Así, la religión cristiana, que presume de prestar un soporte infrangible a la moral y de presentar a los hombres los mas poderosos motivos para excitarlos a la virtud, ha sido para ellos una fuente de divisiones, de peleas y de crímenes; bajo el pretexto de buscar la paz solo les ha traído furor, odio, discordia y guerra; les ha proporcionado mil medios engañosos para atormentarse, he derramado sobre ellos plagas desconocidas para sus padres, y el cristiano –si hubiese tenido un poco de entendimiento- habría añorado mil veces la pacífica ignorancia de sus antecesores idólatras. Si las costumbres de los pueblos no han tenido ninguna ganancia con la religión cristiana, el poder de los reyes, de los cuales ésta se pretende el soporte, no ha tenido mayores ventajas; se establecieron en cada Estado dos poderes distintos, el de la religión, fundamentado sobre el mismo Dios, superó casi siempre al del soberano; este se veía forzado a convertirse en servidor de los sacerdotes, y cada vez que rehusaba doblegar la rodilla delante de ellos era proscrito, despojado de sus derechos, exterminado por unos súbditos excitados a la revuelta por la religión o por fanáticos en las manos de los cuales ésta ponía la daga.
Antes del cristianismo, el estado era generalmente soberano del sacerdote, desde que el mundo es cristiano, el soberano no es mas que el primer esclavo del sacerdocio, el ejecutor de sus venganzas y de sus decretos.
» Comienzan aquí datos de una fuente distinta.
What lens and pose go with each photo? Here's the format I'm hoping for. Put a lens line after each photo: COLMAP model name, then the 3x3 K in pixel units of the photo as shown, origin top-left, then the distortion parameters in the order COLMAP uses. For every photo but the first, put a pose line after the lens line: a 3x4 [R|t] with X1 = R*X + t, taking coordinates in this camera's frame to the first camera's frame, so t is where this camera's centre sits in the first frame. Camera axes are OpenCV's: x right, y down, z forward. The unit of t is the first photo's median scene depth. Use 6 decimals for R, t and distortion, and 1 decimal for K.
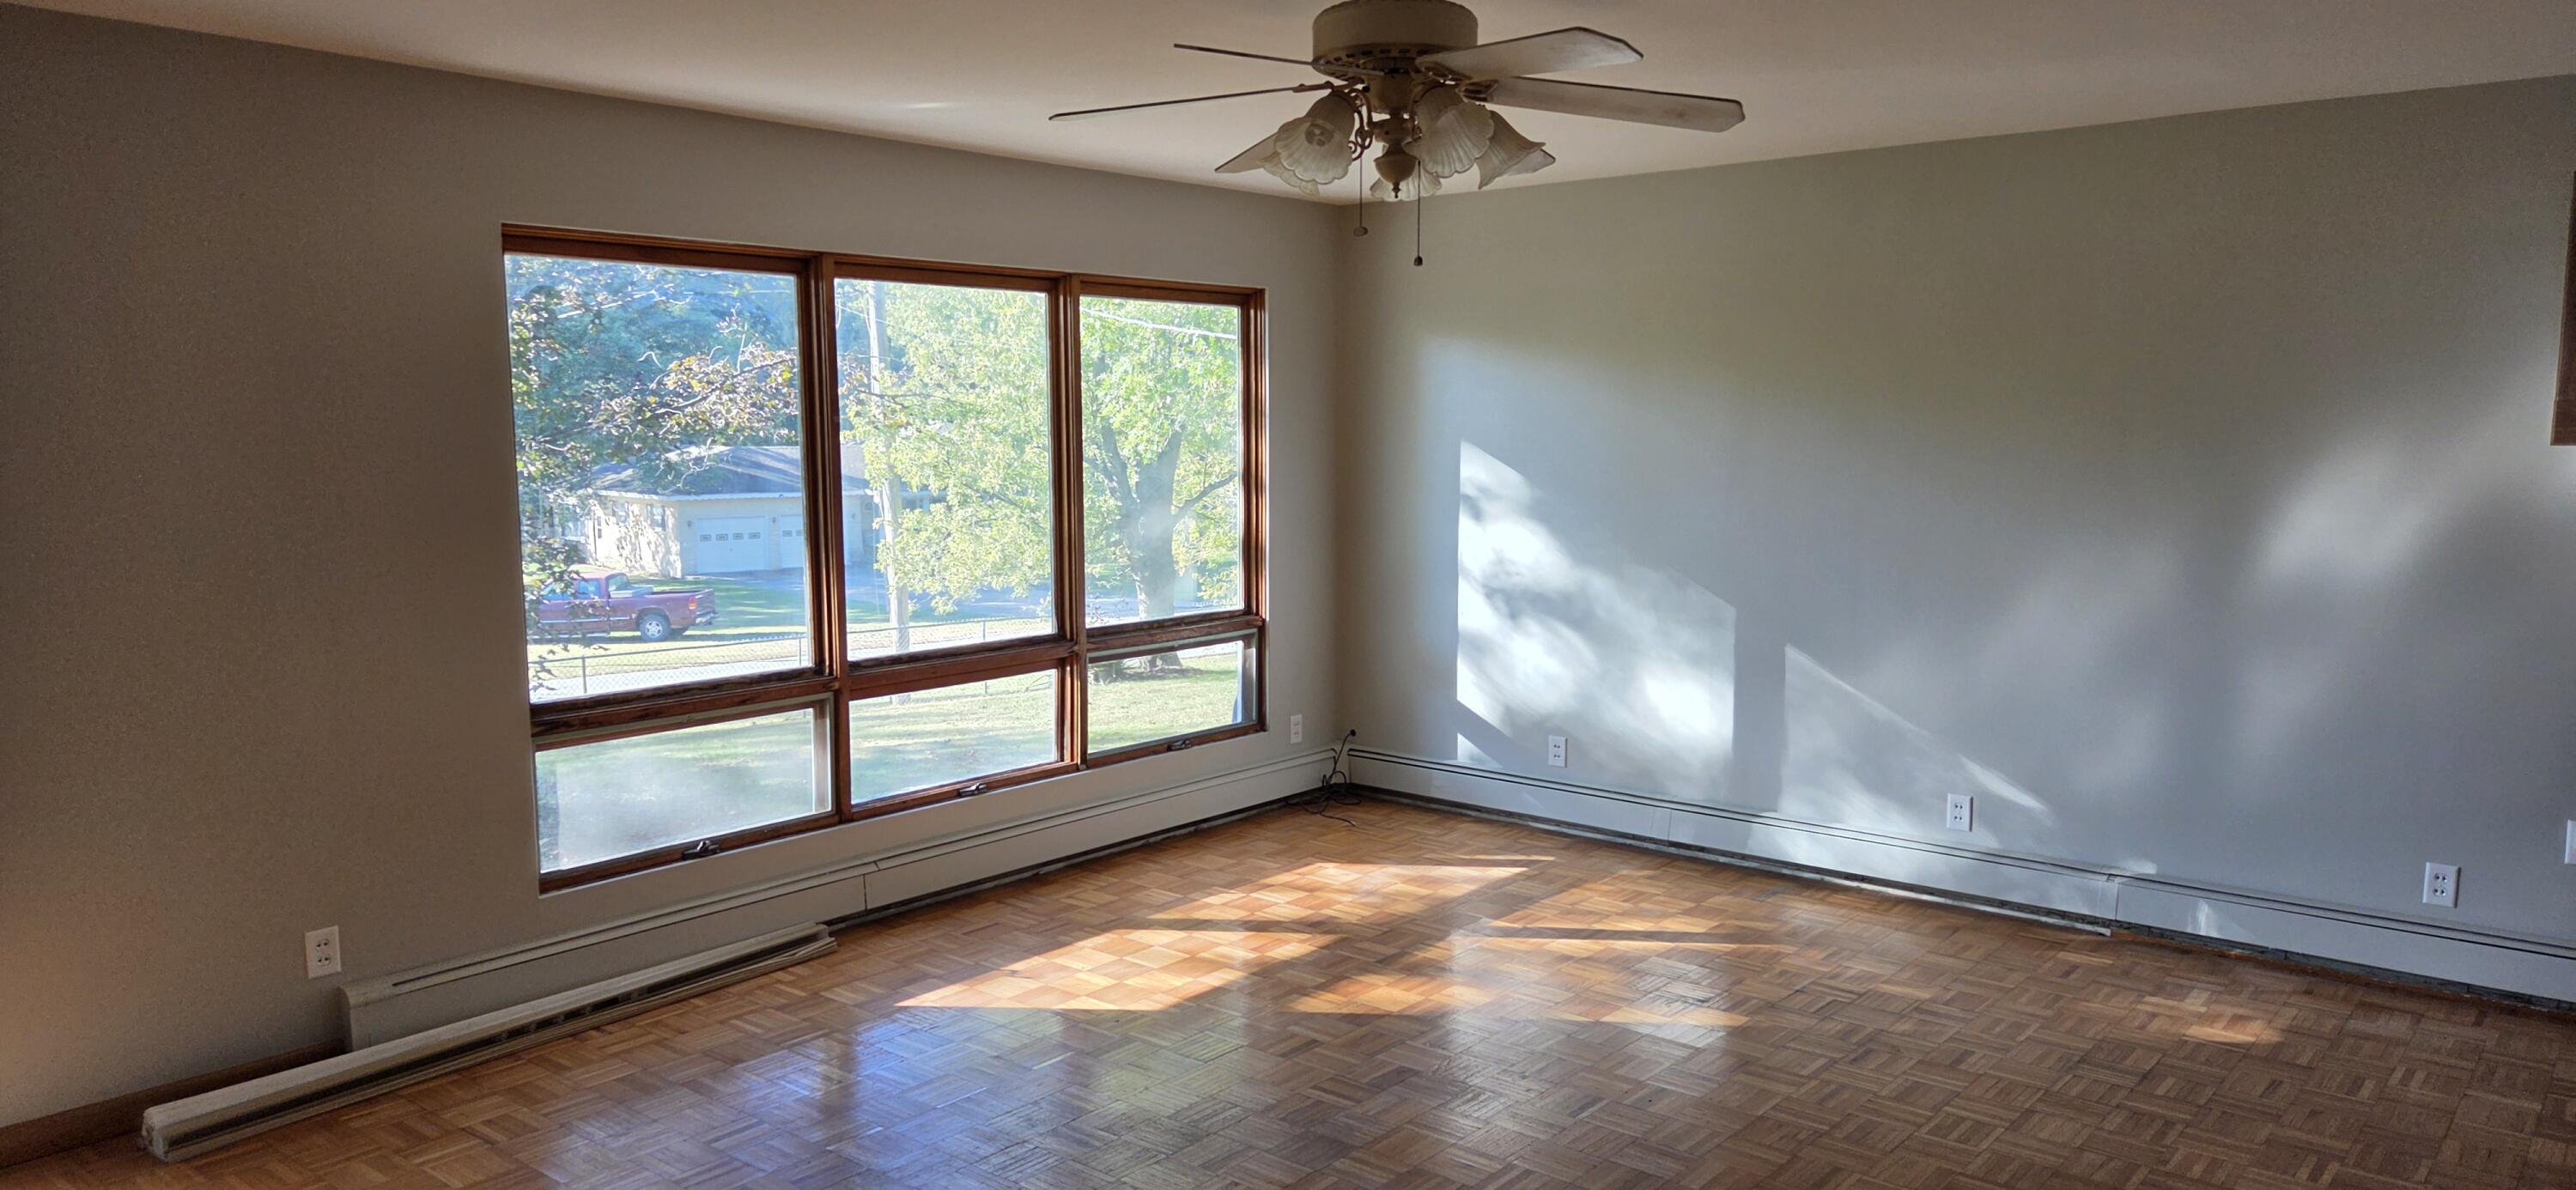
lens RADIAL K [[1615.3, 0, 1288.0], [0, 1615.3, 595.0], [0, 0, 1]] dist [0.002891, 0.000465]
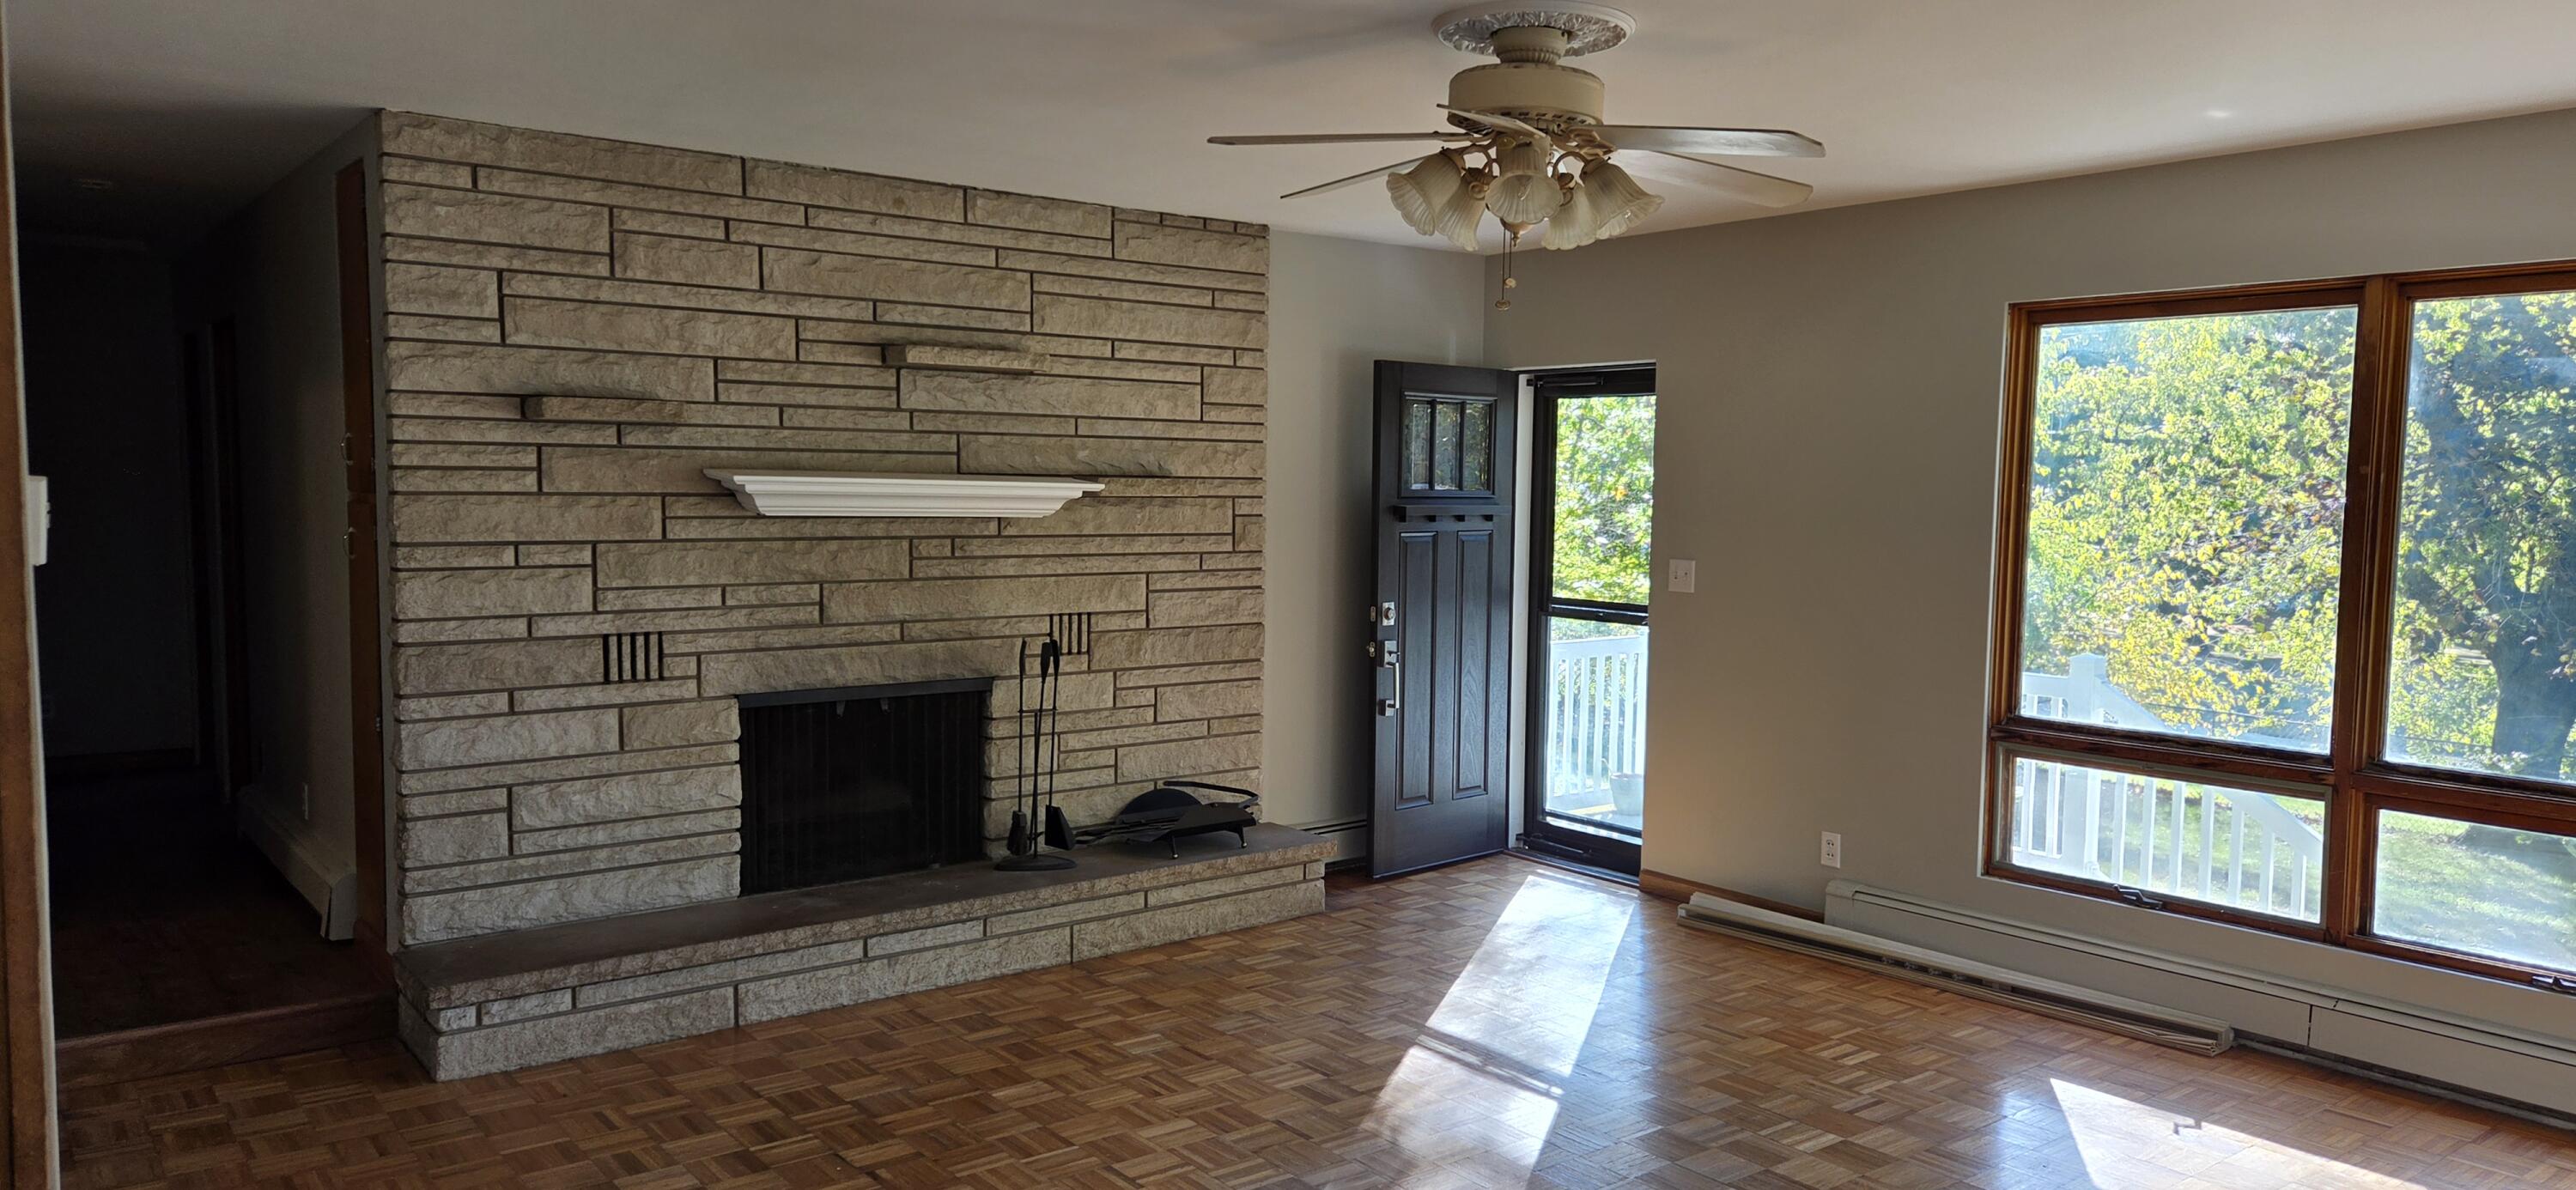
lens RADIAL K [[1615.3, 0, 1288.0], [0, 1615.3, 595.0], [0, 0, 1]] dist [0.002891, 0.000465]
pose [[-0.199153, 0.070972, -0.977395, 0.718741], [-0.114860, 0.988809, 0.095205, -0.064171], [0.973214, 0.131224, -0.188772, 0.664821]]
Concluimos, pues, que la religión cristiana no tiene ningún título para presumir de las ventajas que procura a la moral o a la política. Arranquémosle el velo que la cubre, remontémonos a sus fuentes, analicemos sus principios, sigámosla en su camino y encontraremos que, fundamentada en la impostura, la ignorancia y la credulidad, no ha sido ni será jamás útil sino a los hombres que se creen interesados en engañar al género humano, que no parará jamás de causar los mayores males a las naciones, y que, en cuenta de facilitar la felicidad que les había prometido, solo sirve para embriagarles de furor, para sumirlos en el delirio y el crimen, para hacerles ignorar sus verdaderos intereses y sus deseos mas santos.